Je propose d’examiner quelques exemples de pratiques muséographiques rencontrées au cours de mes recherches aux Antilles françaises, en Angleterre, en France et à la Jamaïque. Mon objectif est de décrire différentes stratégies discursives pour voir comment elles s’emparent de la figure de l’esclave et de l’esclavage et selon quelles visées, elles la rendent signifiante.
Avant d’entrer dans le cur de mon propos, je voudrais formuler quelques remarques quant au contexte actuel. La muséographie de l’esclavage est en effet toute entière soumise à l’actualité des relations sociales et au jeu politique qui la gouverne. La demande mémorielle relative à la colonisation et à l’esclavage a émergé véritablement au cours des années 1990 pour s’intensifier par la suite en tant que levier de l’action politique pour les minorités issues de la migration des anciens empires coloniaux et plus généralement dans les rapports Nord-Sud.
Cette demande infléchit les politiques de gestion des relations intercommunautaires tout en les rendant agissantes dans le secteur culturel, ce qui est particulièrement net à Bristol où la prise en charge de la question mémorielle faisant suite aux revendications des communautés antillaises dans les années 1990 s’est vue immédiatement faire l’objet d’un intense déploiement montrant la dextérité du modèle politique multiculturel à intégrer la différence. Ce faisant, le traitement politique de la question culturelle, en autorisant le recouvrement du passé, permettait aussi de « recouvrir » (« cacher ») la question des inégalités sociales. La même chose peut être dite dans l’espace national français. Le déploiement mémoriel plus tardif s’est imposé comme une modalité de gestion de la crise du modèle républicain.
La mémoire autorisée des communautés vient au secours d’un récit assimilateur mis à mal.
Ce contexte est particulier. Il découle beaucoup plus de la nécessité d’un pluralisme contrôlé à des fins de cohésion sociale qu’il ne s’édifie sur la conviction partagée d’une remémoration collective nécessaire et légitime. Le plus sûr indicateur de ce contexte nous est fourni régulièrement par les remises en cause de la Loi Taubira. L’un des plus influents historiens français, Pierre Nora, oppose ainsi des mémoires libératrices à des mémoires destructrices. Ces dernières sont celles des minorités nouvelles à savoir « les fils et filles de descendants d’esclaves » qui ont ouvert, nous dit Nora, la voie à une généralisation abusive de la notion de crime contre l’humanité, l’historien n’hésitant pas à parler « d’humanités incomparables à la nôtre » (Nora, 2008, p. 19) pour ces populations, faisant ainsi ressurgir un différentialisme ethnoracial qui ne se cache plus.

**ENREGISTREMENTS AFFICHÉS**

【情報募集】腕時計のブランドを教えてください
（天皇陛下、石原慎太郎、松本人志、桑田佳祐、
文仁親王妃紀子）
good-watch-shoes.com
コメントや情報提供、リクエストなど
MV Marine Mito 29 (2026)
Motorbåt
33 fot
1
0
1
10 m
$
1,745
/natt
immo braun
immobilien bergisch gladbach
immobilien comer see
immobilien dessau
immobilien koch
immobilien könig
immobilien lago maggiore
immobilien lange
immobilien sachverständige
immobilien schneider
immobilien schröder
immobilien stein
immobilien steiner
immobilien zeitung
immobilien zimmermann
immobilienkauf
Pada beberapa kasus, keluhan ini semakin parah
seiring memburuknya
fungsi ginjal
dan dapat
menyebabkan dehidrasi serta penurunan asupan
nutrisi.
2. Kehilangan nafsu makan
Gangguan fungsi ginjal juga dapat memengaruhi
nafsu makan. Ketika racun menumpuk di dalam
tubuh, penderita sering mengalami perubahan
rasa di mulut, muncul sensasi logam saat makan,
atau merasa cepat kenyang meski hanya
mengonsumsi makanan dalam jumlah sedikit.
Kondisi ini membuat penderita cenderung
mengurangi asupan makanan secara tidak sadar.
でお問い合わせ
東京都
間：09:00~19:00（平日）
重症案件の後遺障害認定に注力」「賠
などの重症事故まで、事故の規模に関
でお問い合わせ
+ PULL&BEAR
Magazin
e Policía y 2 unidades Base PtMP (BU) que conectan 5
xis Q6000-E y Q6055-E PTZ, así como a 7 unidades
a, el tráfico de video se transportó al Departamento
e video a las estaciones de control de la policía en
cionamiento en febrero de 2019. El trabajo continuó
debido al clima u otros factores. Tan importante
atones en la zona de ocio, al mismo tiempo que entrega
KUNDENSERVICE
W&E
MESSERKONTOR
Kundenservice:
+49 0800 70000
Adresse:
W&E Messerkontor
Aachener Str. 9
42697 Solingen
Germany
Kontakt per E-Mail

--

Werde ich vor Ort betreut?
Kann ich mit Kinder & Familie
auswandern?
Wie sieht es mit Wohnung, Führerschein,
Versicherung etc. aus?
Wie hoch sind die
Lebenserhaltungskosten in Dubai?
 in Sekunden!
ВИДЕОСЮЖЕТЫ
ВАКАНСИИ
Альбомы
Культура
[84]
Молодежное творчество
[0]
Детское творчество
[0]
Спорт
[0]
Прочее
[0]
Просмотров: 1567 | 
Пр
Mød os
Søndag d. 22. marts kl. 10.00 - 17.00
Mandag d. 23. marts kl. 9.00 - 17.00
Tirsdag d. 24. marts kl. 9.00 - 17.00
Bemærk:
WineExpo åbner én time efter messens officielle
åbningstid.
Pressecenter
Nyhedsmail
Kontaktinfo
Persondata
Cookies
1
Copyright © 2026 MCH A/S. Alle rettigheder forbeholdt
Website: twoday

---

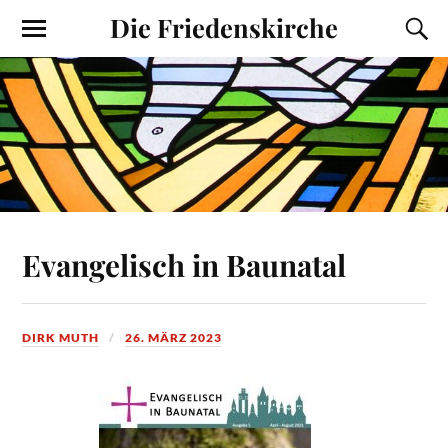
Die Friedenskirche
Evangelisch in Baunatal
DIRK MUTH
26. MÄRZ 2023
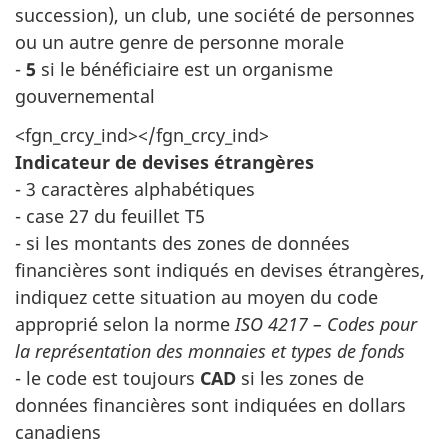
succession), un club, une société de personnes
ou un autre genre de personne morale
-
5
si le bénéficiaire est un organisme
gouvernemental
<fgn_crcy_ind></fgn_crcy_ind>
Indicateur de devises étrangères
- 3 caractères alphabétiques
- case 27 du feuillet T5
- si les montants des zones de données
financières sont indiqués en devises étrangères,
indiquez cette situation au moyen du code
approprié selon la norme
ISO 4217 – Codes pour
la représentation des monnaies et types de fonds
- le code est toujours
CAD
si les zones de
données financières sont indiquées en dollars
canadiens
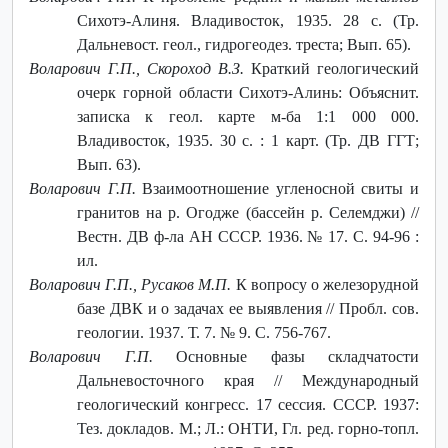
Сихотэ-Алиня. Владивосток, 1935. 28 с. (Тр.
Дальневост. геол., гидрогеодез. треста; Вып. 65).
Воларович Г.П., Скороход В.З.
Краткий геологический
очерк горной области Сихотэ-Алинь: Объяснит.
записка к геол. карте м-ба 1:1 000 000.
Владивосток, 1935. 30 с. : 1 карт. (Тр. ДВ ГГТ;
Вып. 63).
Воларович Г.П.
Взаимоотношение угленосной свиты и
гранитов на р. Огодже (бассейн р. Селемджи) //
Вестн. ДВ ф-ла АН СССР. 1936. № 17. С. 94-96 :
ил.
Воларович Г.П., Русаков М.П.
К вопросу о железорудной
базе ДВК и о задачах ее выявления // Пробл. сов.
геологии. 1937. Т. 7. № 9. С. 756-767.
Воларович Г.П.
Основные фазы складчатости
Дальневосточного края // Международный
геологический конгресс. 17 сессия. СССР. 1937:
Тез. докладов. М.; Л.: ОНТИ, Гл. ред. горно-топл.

**À FAIRE**
(a) D'après le texte sur la muséographie de l'esclavage, à quelle période la demande mémorielle liée à la colonisation et à l'esclavage a-t-elle vraiment émergé ?
(b) Dans les enregistrements, remplacez "Evangelisch" par "Katholisch" dans la partie qui commence par la ligne contenant "Die Friedenskirche" et se termine par celle contenant "26. MÄRZ 2023". Recopiez seulement cette partie.
Le texte et les enregistrements n'ont pas la même origine.

**RÉPONSES PAR TÂCHE**
(a) Au cours des années 1990.

(b)
Die Friedenskirche
Katholisch in Baunatal
DIRK MUTH
26. MÄRZ 2023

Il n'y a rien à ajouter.